Para compreender a lógica da necropolítica brasileira, o genocídio da população jovem e negra trago à tona a reflexão do professor Silvio Almeida em sua obra Racismo Estrutural (2019) que afirma, “o racismo estabelecerá a linha divisória entre superiores e inferiores, entre bons e maus, entre os grupos que merecem viver e os que merecem morrer, entre os que terão a vida prolongada e os que serão deixados para a morte, entre os que devem permanecer vivos e o que serão mortos.”

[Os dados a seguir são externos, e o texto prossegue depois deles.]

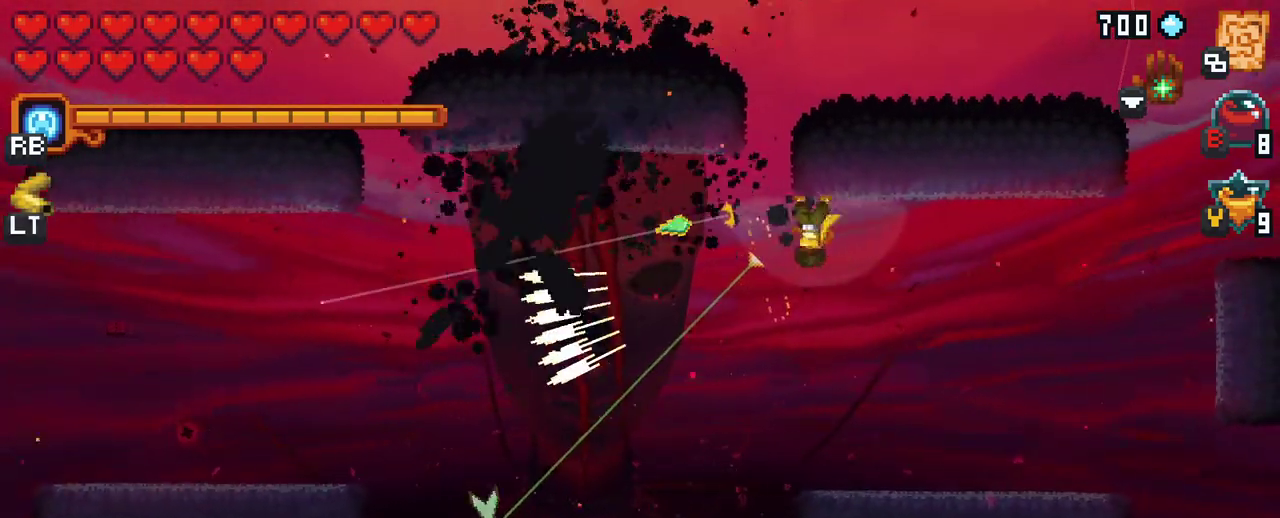
{"buttons": ["X"], "left_stick": "down-left", "right_stick": "center", "events": [[183, "X", "down"], [367, "left_stick", "down-left"]]}
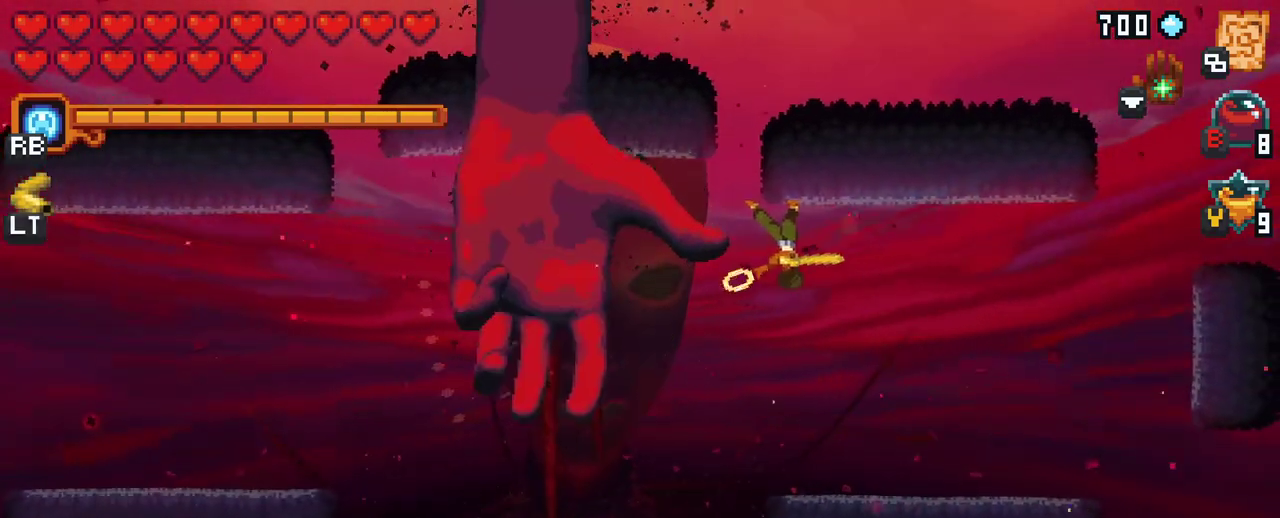
{"buttons": [], "left_stick": "down-left", "right_stick": "center", "events": [[167, "X", "up"]]}
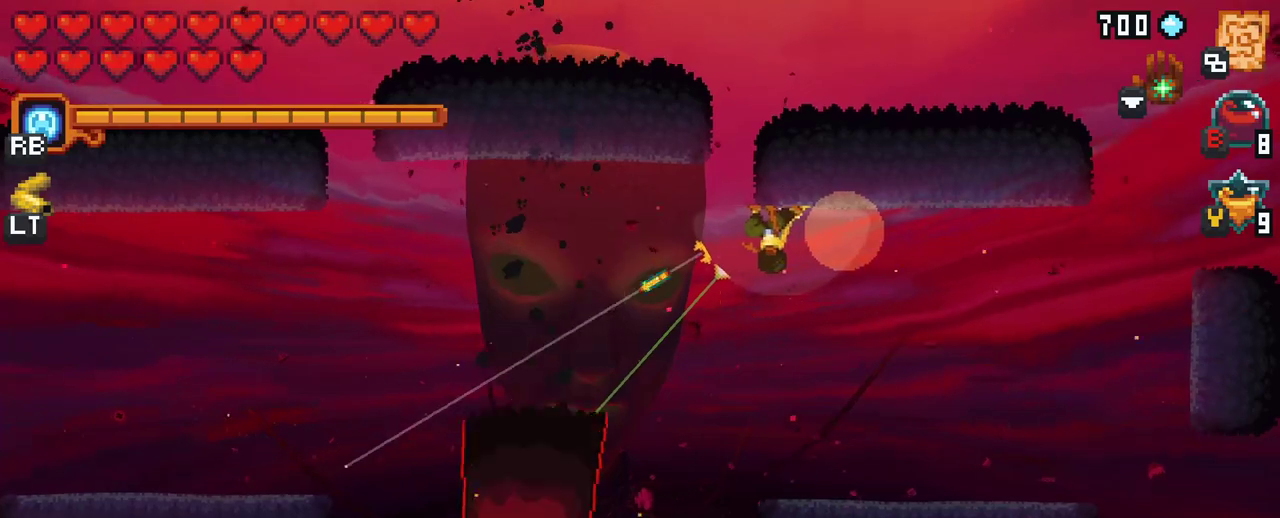
{"buttons": [], "left_stick": "down", "right_stick": "center", "events": [[283, "A", "down"], [433, "A", "up"], [467, "left_stick", "down"]]}
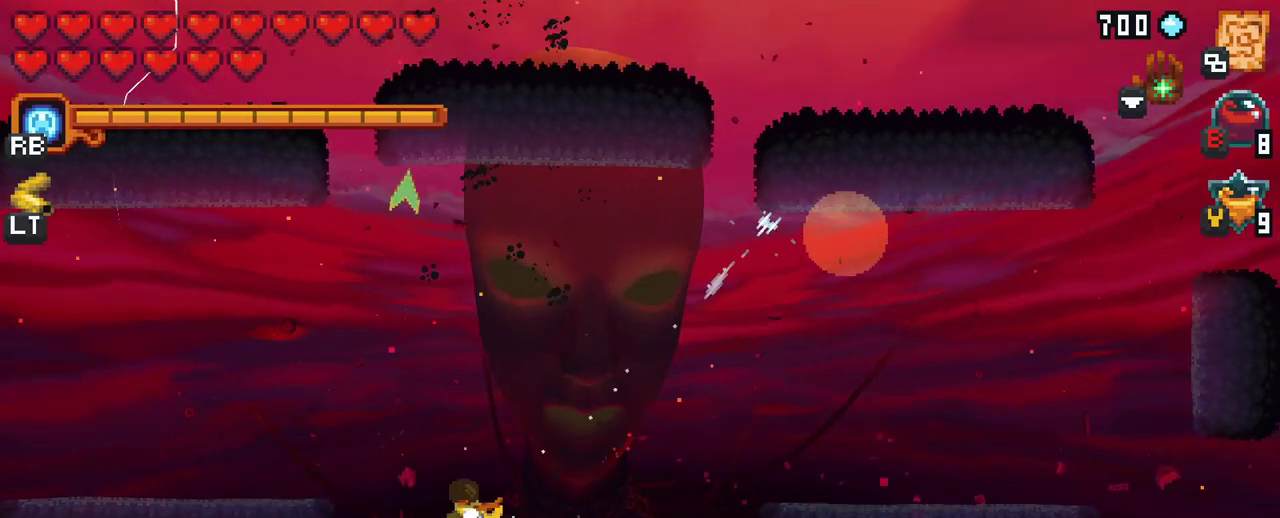
{"buttons": ["X"], "left_stick": "up-right", "right_stick": "center", "events": [[133, "left_stick", "up-right"], [250, "X", "down"]]}
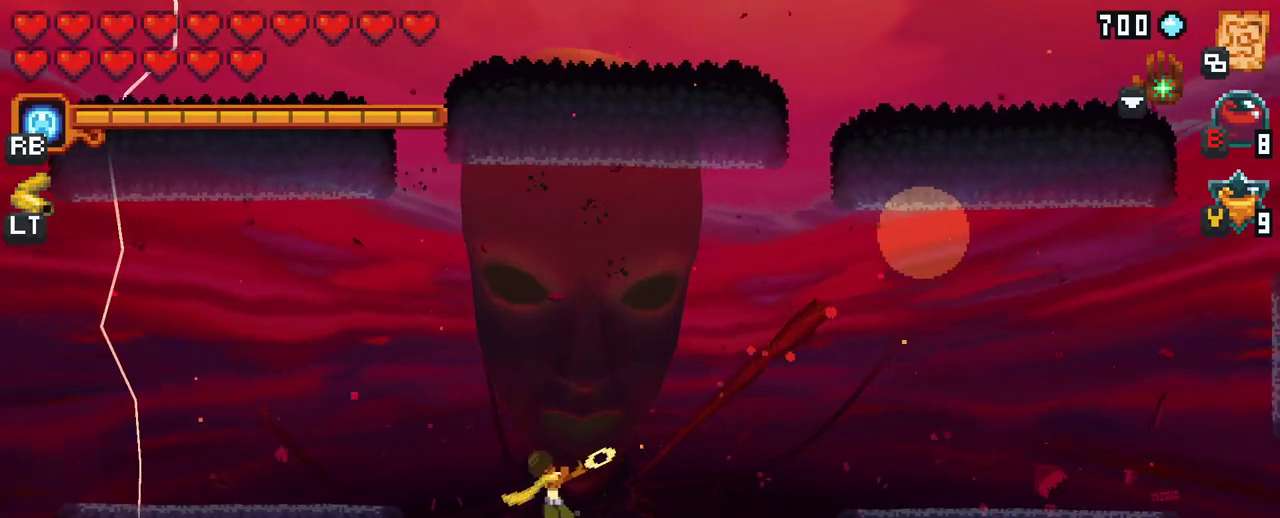
{"buttons": [], "left_stick": "up-right", "right_stick": "center", "events": [[217, "X", "up"]]}
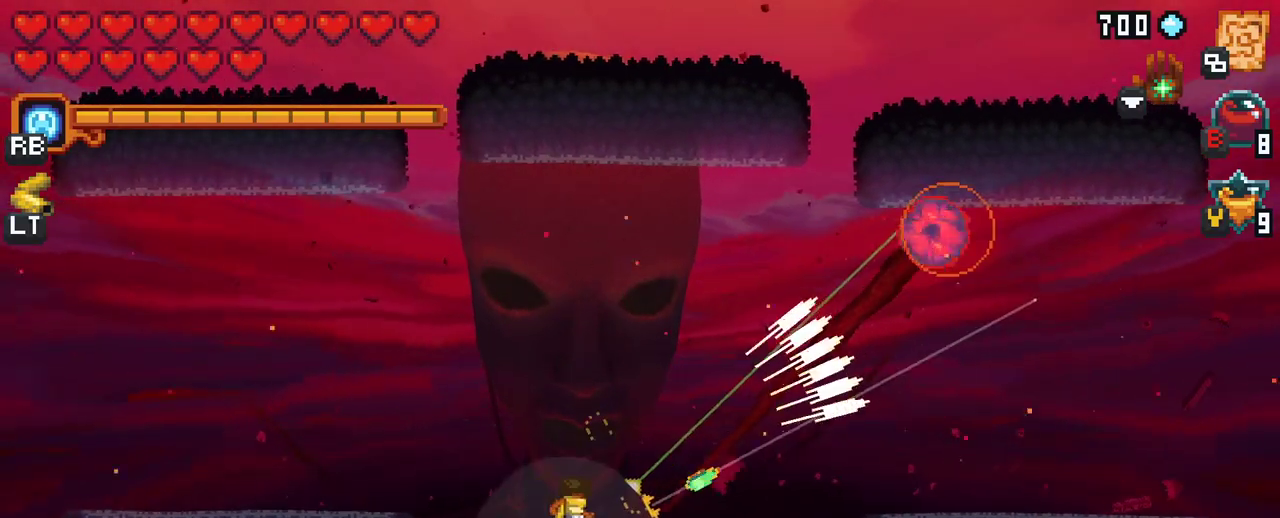
{"buttons": [], "left_stick": "up-right", "right_stick": "center", "events": []}
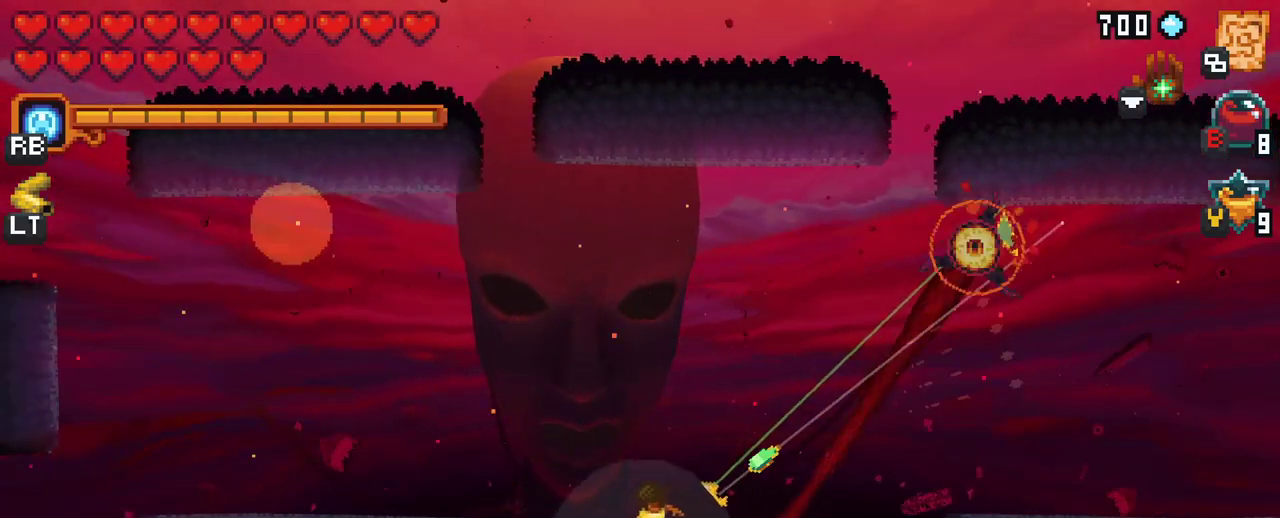
{"buttons": [], "left_stick": "up", "right_stick": "center", "events": [[217, "A", "down"], [350, "A", "up"], [500, "left_stick", "up"]]}
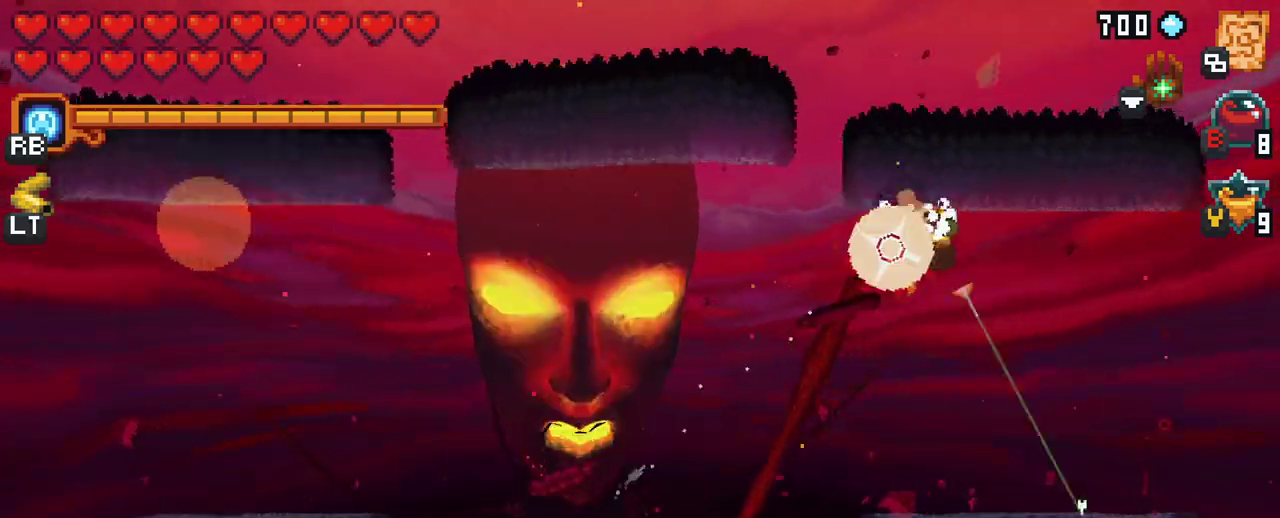
{"buttons": [], "left_stick": "left", "right_stick": "center", "events": [[17, "left_stick", "up-left"], [83, "left_stick", "left"], [267, "A", "down"], [433, "A", "up"]]}
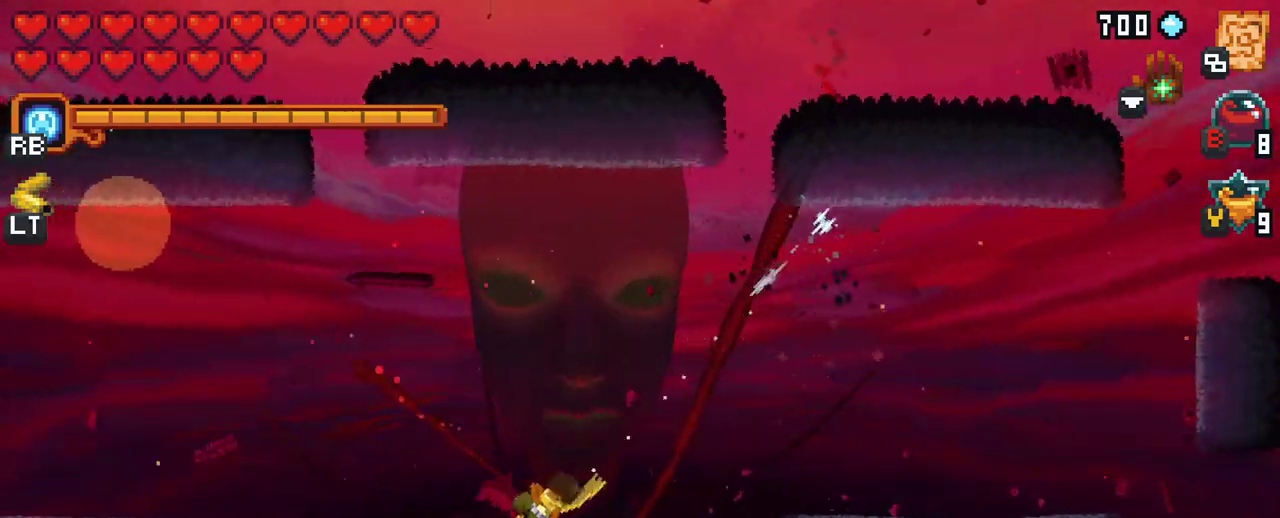
{"buttons": [], "left_stick": "left", "right_stick": "center", "events": []}
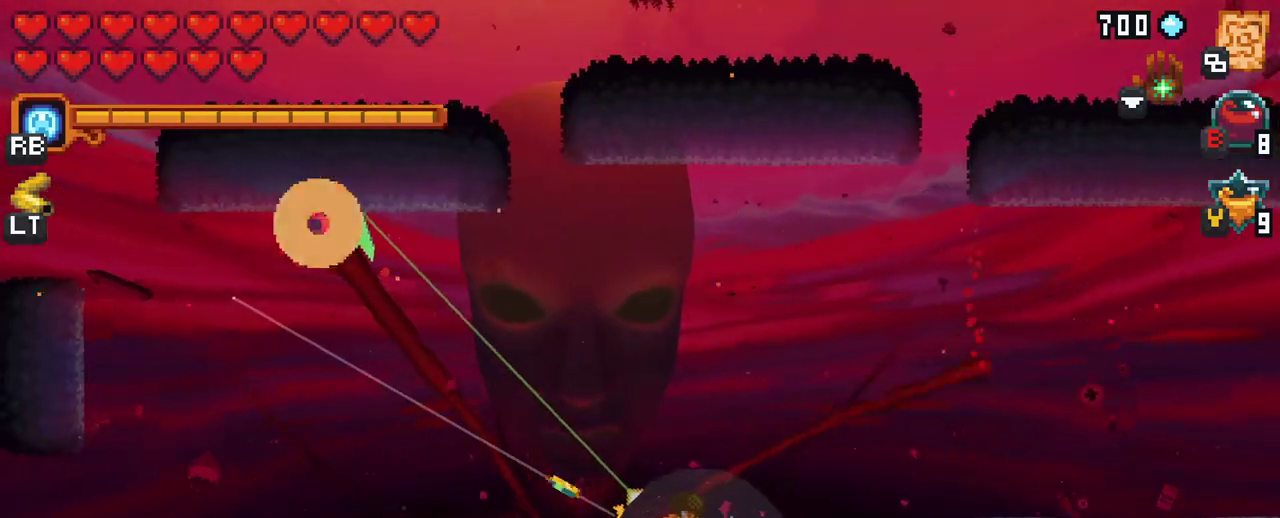
{"buttons": ["X"], "left_stick": "left", "right_stick": "center", "events": [[33, "X", "down"]]}
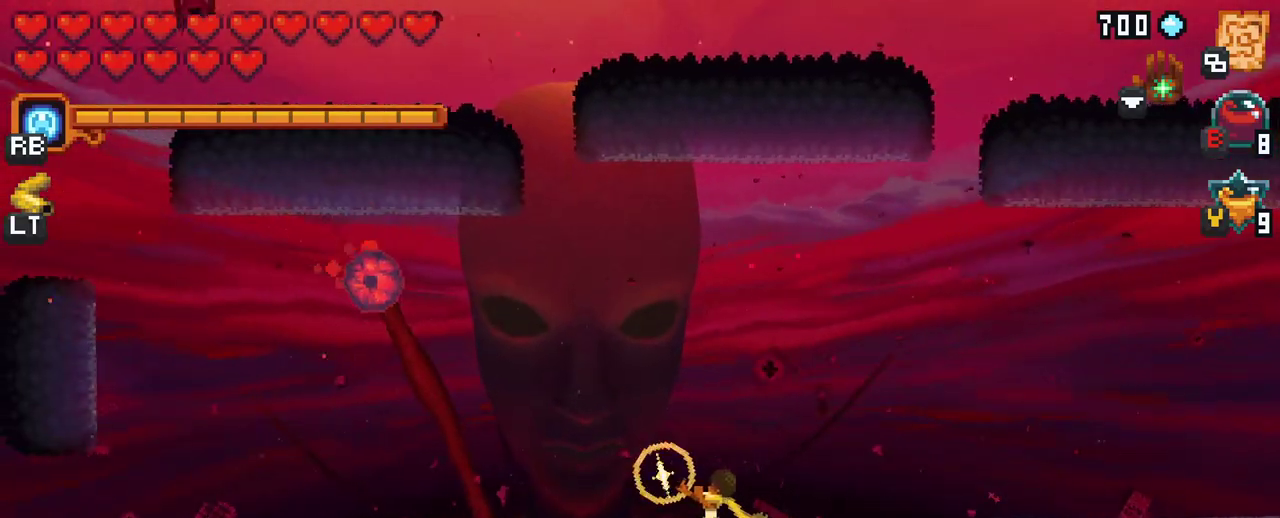
{"buttons": [], "left_stick": "left", "right_stick": "center", "events": [[17, "X", "up"]]}
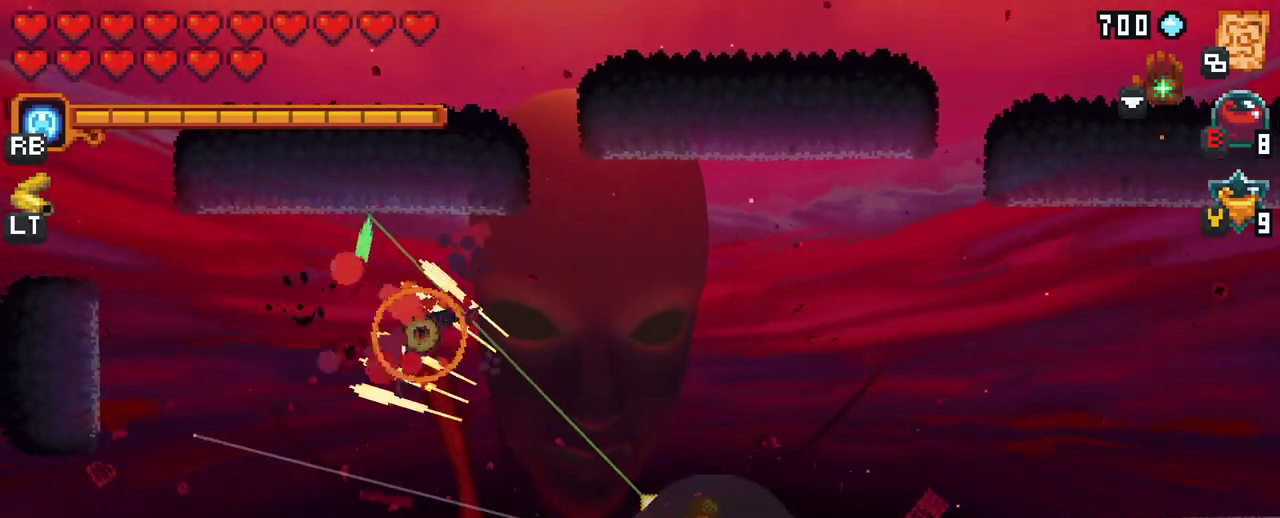
{"buttons": [], "left_stick": "up-left", "right_stick": "center", "events": [[100, "left_stick", "up-left"], [333, "A", "down"], [483, "A", "up"]]}
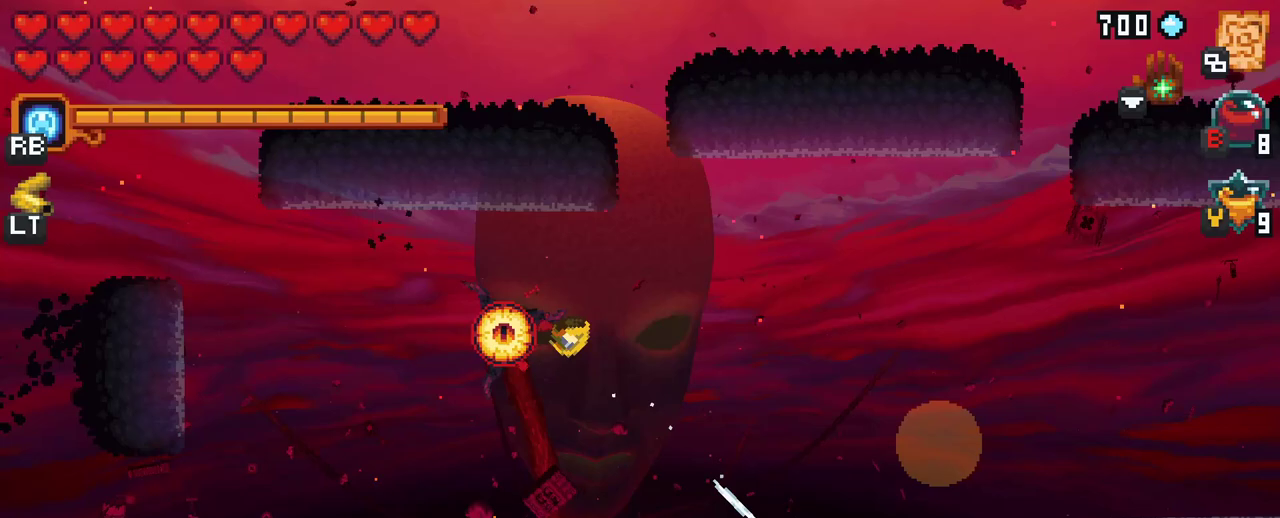
{"buttons": [], "left_stick": "down-right", "right_stick": "center", "events": [[167, "left_stick", "down"], [483, "left_stick", "down-right"]]}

No nosso caso o racismo à brasileira ancorado sobretudo pelo mito da democracia racial como bem aponta o ancestral e eterno professor Abdias do Nascimento, “um exame de seu desenvolvimento histórico revela a verdadeira natureza de sua estrutura social, cultural e política: é essencialmente racista e vitalmente ameaçadora para os negros.”. E, protelado pelo racismo institucional encandecidos pelo negacionismo político incidem nas instituições públicas para deixar bem nítido, em qual perfil de juventudes buscam-se investir de forma positiva, em detrimento é impõem-se o punitivismo popular e a seletividade penal à Juventude Negra. Tendo conhecimento de que o poder punitivo é um controle social institucionalizado e que atua desde a ocorrência (ou suspeita de ocorrência) de um delito até a execução da pena. (ZAFFARONI; PIERANGELI,2011,). 

Prova disto estão os níveis de violência homicida que aponta a cor ou raça como principais características, como destaca Júlio Jacobo Waiselfisz no Atlas da Violência sobre homicídios e juventude no Brasil (2016). Nesta lógica, os jovens negros são caracterizados como os “matáveis” – os negros cujas mortes, na maioria dos casos, nem sequer chegam a ser apuradas pela Polícia e não se tornam processos para aplicação da Lei e punição dos responsáveis. Enquanto na mesma síntese, observa-se um protecionismo exacerbado comprovado pelos baixos níveis de vulnerabilidades e a elevação de direitos garantidos aos jovens não negros.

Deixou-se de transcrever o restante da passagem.